Job item: Copy out the data in full, keeping each line exactly as it reads.

Exercise materials:

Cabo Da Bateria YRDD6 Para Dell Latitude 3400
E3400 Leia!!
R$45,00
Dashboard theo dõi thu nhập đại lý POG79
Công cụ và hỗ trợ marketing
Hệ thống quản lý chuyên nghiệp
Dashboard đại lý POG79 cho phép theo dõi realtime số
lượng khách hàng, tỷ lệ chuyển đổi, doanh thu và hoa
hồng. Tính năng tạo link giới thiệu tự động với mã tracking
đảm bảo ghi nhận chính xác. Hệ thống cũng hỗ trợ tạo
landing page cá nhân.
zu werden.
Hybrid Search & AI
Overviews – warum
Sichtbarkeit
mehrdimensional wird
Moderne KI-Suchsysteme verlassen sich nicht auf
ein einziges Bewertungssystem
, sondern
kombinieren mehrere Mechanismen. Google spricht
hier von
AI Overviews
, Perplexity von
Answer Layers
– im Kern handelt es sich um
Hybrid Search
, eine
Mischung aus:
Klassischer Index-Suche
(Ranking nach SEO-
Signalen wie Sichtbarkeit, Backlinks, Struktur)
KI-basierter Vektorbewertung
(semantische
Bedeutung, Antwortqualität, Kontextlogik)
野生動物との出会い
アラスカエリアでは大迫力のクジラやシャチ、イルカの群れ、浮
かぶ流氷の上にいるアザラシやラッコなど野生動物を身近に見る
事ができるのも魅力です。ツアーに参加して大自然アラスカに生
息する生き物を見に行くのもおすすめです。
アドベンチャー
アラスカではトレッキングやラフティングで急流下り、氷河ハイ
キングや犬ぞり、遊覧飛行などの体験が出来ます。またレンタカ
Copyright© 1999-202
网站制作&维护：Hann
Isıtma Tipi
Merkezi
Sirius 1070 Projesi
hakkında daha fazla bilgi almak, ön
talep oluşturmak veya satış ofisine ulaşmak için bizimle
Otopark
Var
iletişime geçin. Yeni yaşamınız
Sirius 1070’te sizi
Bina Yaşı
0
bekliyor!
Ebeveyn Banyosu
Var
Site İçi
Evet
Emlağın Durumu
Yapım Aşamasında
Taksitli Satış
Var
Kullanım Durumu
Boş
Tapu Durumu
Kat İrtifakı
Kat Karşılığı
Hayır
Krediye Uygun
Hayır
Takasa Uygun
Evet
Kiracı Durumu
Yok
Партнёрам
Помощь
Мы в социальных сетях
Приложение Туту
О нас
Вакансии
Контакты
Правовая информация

Answer area:
Cabo Da Bateria YRDD6 Para Dell Latitude 3400
E3400 Leia!!
R$45,00
Dashboard theo dõi thu nhập đại lý POG79
Công cụ và hỗ trợ marketing
Hệ thống quản lý chuyên nghiệp
Dashboard đại lý POG79 cho phép theo dõi realtime số
lượng khách hàng, tỷ lệ chuyển đổi, doanh thu và hoa
hồng. Tính năng tạo link giới thiệu tự động với mã tracking
đảm bảo ghi nhận chính xác. Hệ thống cũng hỗ trợ tạo
landing page cá nhân.
zu werden.
Hybrid Search & AI
Overviews – warum
Sichtbarkeit
mehrdimensional wird
Moderne KI-Suchsysteme verlassen sich nicht auf
ein einziges Bewertungssystem
, sondern
kombinieren mehrere Mechanismen. Google spricht
hier von
AI Overviews
, Perplexity von
Answer Layers
– im Kern handelt es sich um
Hybrid Search
, eine
Mischung aus:
Klassischer Index-Suche
(Ranking nach SEO-
Signalen wie Sichtbarkeit, Backlinks, Struktur)
KI-basierter Vektorbewertung
(semantische
Bedeutung, Antwortqualität, Kontextlogik)
野生動物との出会い
アラスカエリアでは大迫力のクジラやシャチ、イルカの群れ、浮
かぶ流氷の上にいるアザラシやラッコなど野生動物を身近に見る
事ができるのも魅力です。ツアーに参加して大自然アラスカに生
息する生き物を見に行くのもおすすめです。
アドベンチャー
アラスカではトレッキングやラフティングで急流下り、氷河ハイ
キングや犬ぞり、遊覧飛行などの体験が出来ます。またレンタカ
Copyright© 1999-202
网站制作&维护：Hann
Isıtma Tipi
Merkezi
Sirius 1070 Projesi
hakkında daha fazla bilgi almak, ön
talep oluşturmak veya satış ofisine ulaşmak için bizimle
Otopark
Var
iletişime geçin. Yeni yaşamınız
Sirius 1070’te sizi
Bina Yaşı
0
bekliyor!
Ebeveyn Banyosu
Var
Site İçi
Evet
Emlağın Durumu
Yapım Aşamasında
Taksitli Satış
Var
Kullanım Durumu
Boş
Tapu Durumu
Kat İrtifakı
Kat Karşılığı
Hayır
Krediye Uygun
Hayır
Takasa Uygun
Evet
Kiracı Durumu
Yok
Партнёрам
Помощь
Мы в социальных сетях
Приложение Туту
О нас
Вакансии
Контакты
Правовая информация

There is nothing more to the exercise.